Get to know your child: Spend quality time with your child, be approachable to your child. Ask questions from your child time to time and Communicate with him/her always.
Impact of parental involvement: There are four components of parental involvement namely; parental aspirations for children’s education, parent-child communication about school; home-structure and parental participation in school related activities. It should be emphasized that ‘parental aspiration’ refers to the parents’ hopes and expectations for the child’s continuing education, ‘parent-child communication’ refers specifically to school related matters, ‘home structure’ refers to the degree of discipline exerted by the parents to insist on homework completion and to limit potentially distracting activities (e.g. watching T.V.) whilst ‘parental participation in school’ more self evidently refers to parent support for and participation in school and class functions.
Conclusion And Recommendation: It was concluded that when parents come to school regularly to know the well beings of their children, it reinforces the view in the child’s mind that school and home are connected and that school is an integral part of the whole family’s life.
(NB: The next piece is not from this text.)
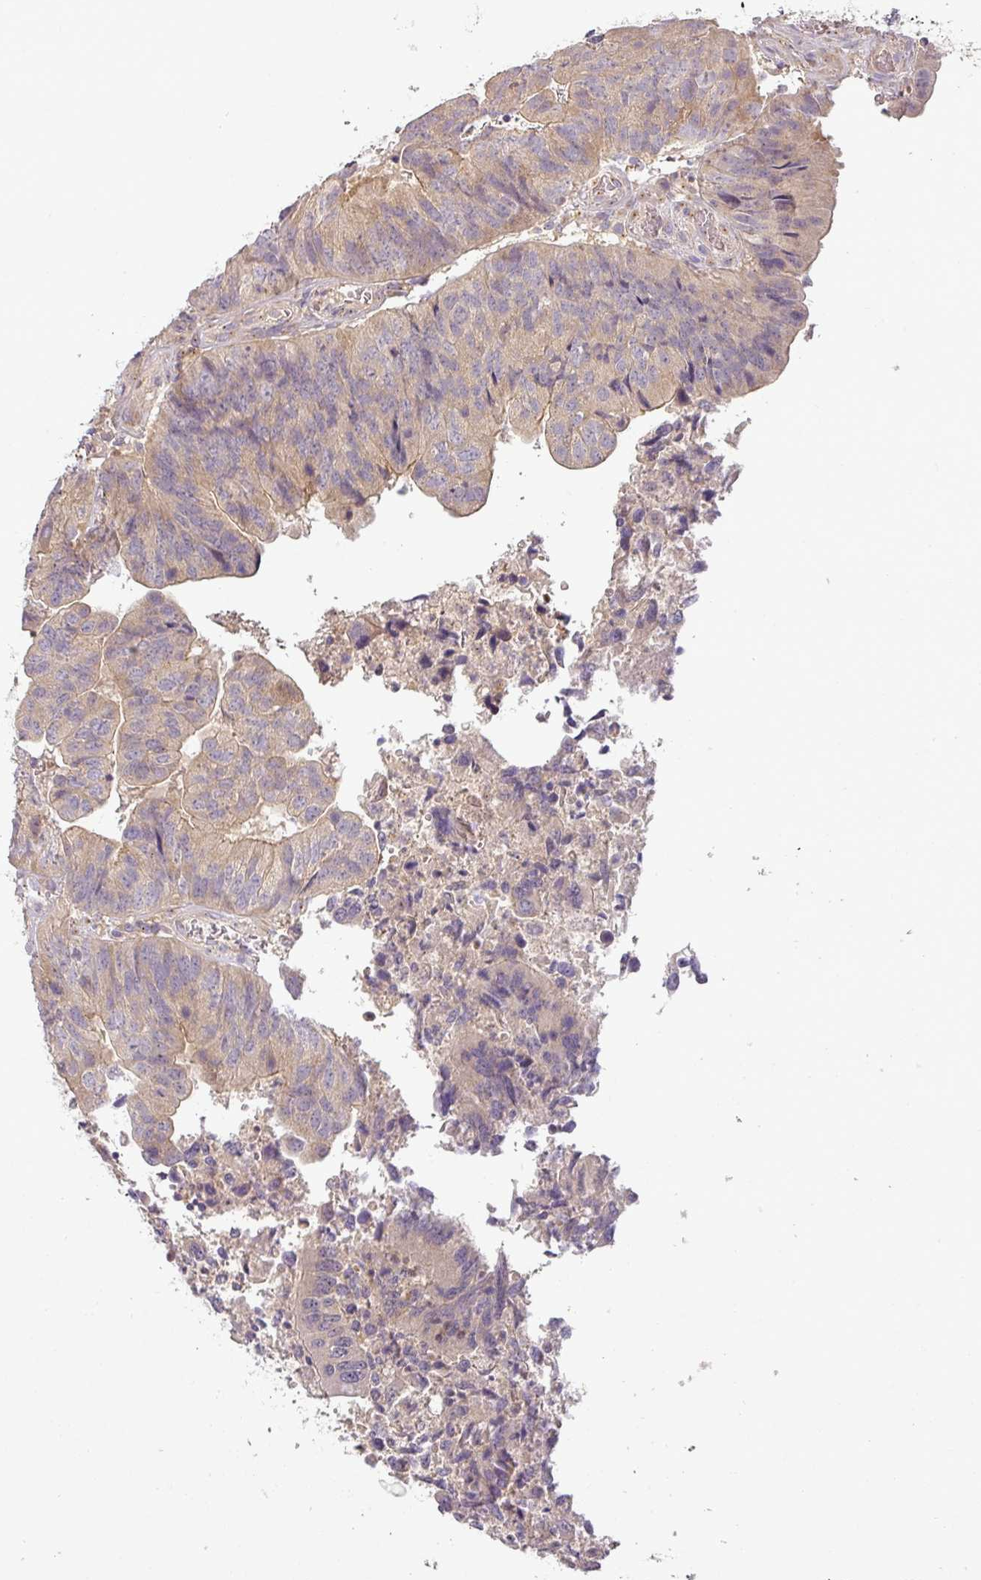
{"staining": {"intensity": "weak", "quantity": "<25%", "location": "cytoplasmic/membranous"}, "tissue": "colorectal cancer", "cell_type": "Tumor cells", "image_type": "cancer", "snomed": [{"axis": "morphology", "description": "Adenocarcinoma, NOS"}, {"axis": "topography", "description": "Colon"}], "caption": "Micrograph shows no significant protein positivity in tumor cells of colorectal cancer (adenocarcinoma).", "gene": "NIN", "patient": {"sex": "female", "age": 67}}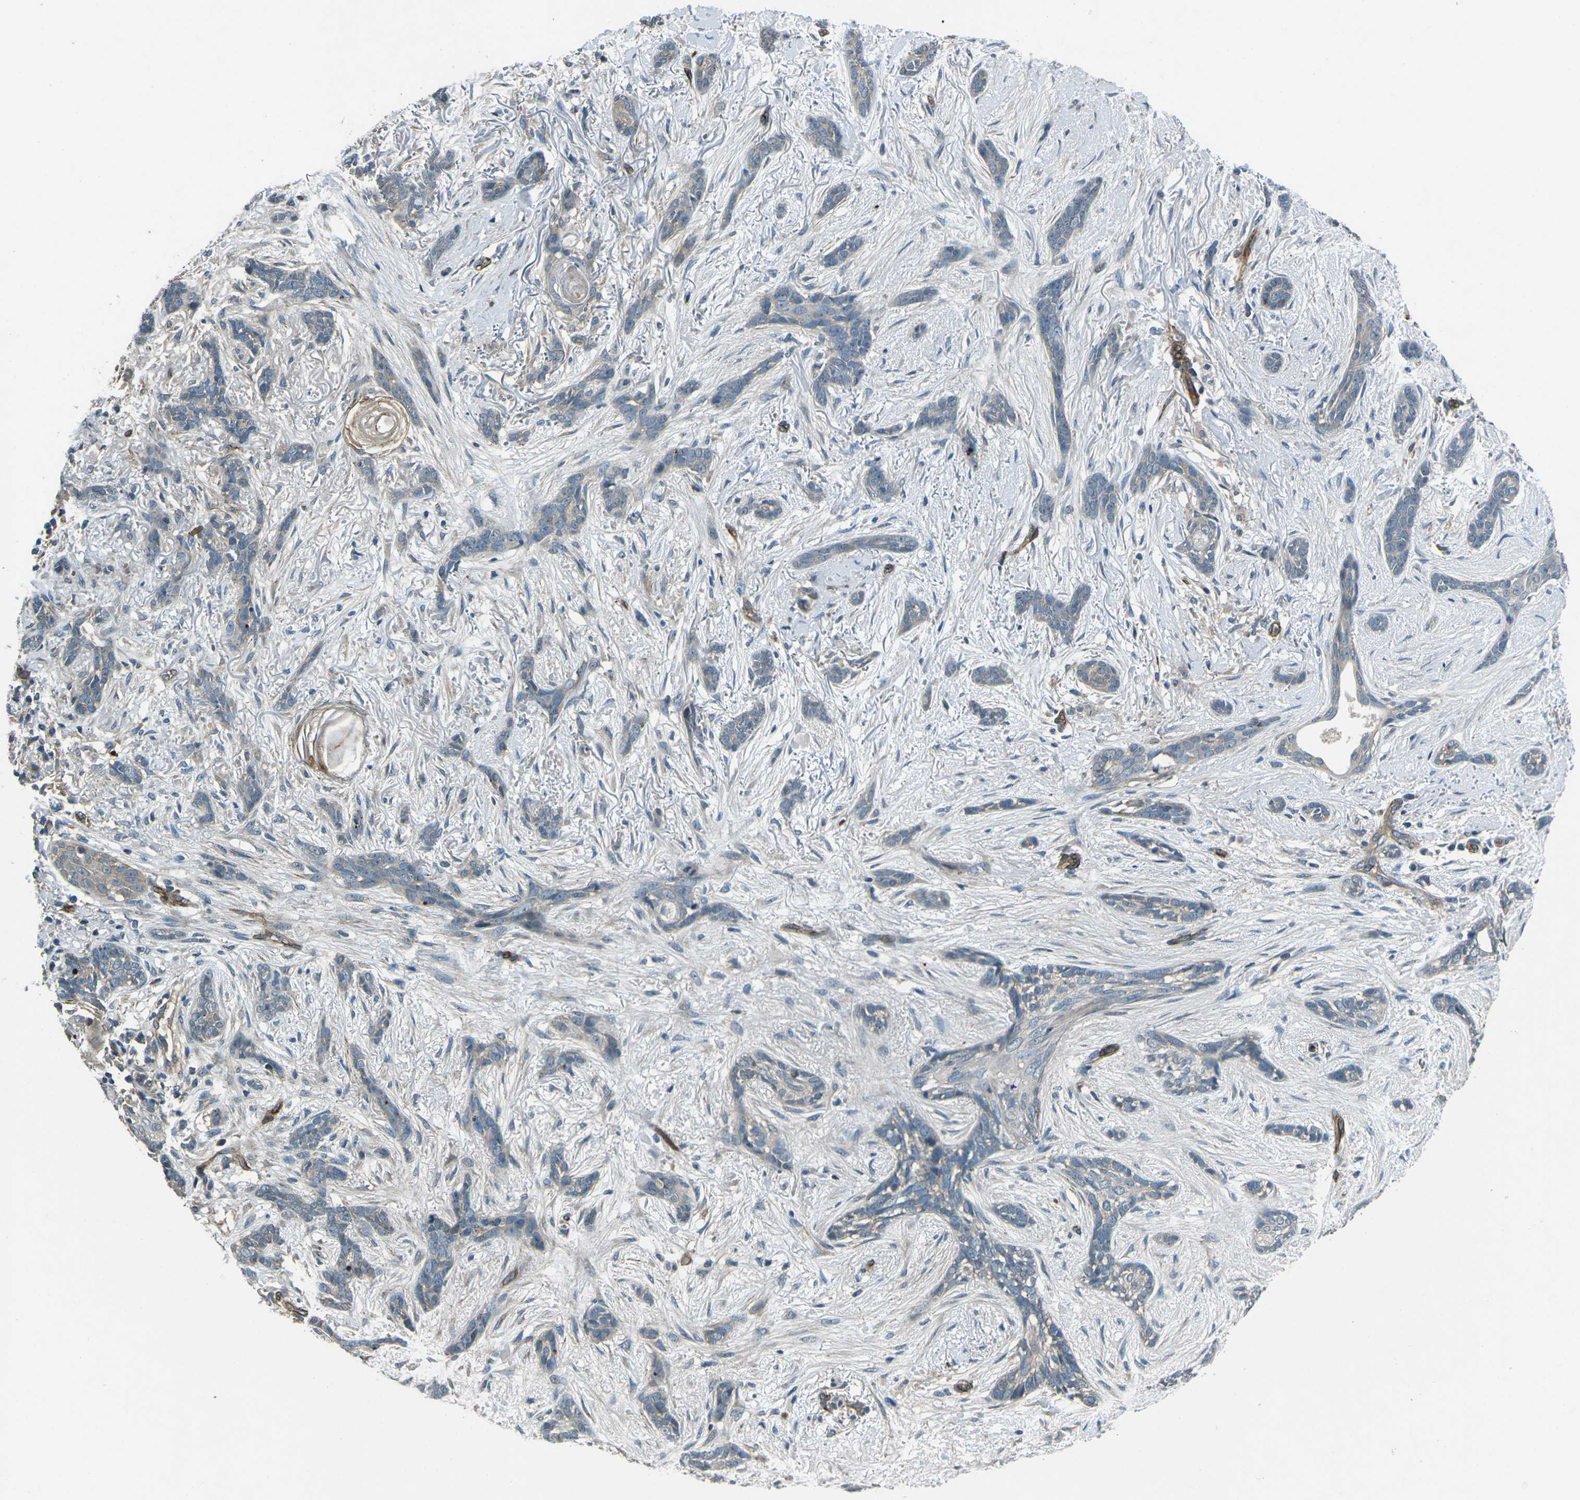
{"staining": {"intensity": "weak", "quantity": "<25%", "location": "cytoplasmic/membranous"}, "tissue": "skin cancer", "cell_type": "Tumor cells", "image_type": "cancer", "snomed": [{"axis": "morphology", "description": "Basal cell carcinoma"}, {"axis": "morphology", "description": "Adnexal tumor, benign"}, {"axis": "topography", "description": "Skin"}], "caption": "Human skin basal cell carcinoma stained for a protein using immunohistochemistry (IHC) demonstrates no expression in tumor cells.", "gene": "AFAP1", "patient": {"sex": "female", "age": 42}}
Academic achievement improves when parents play the following role in their children’s learning at early stage.
Act as teachers: Parents should create a home environment that promotes learning, reinforces what is being taught at school and develop life skills. Children need to become responsible adults.
As supporters: Parents should contribute their knowledge and skills to the school, enriching the curriculum, and providing extra services and support to students.
As advocates: Parents should help children negotiate the system and receive fair treatment and work to make the system more responsive to all families.
As decision maker: Parents serve as advisory councils, on curriculum committees and management teams, participating in joint problem solving at every level.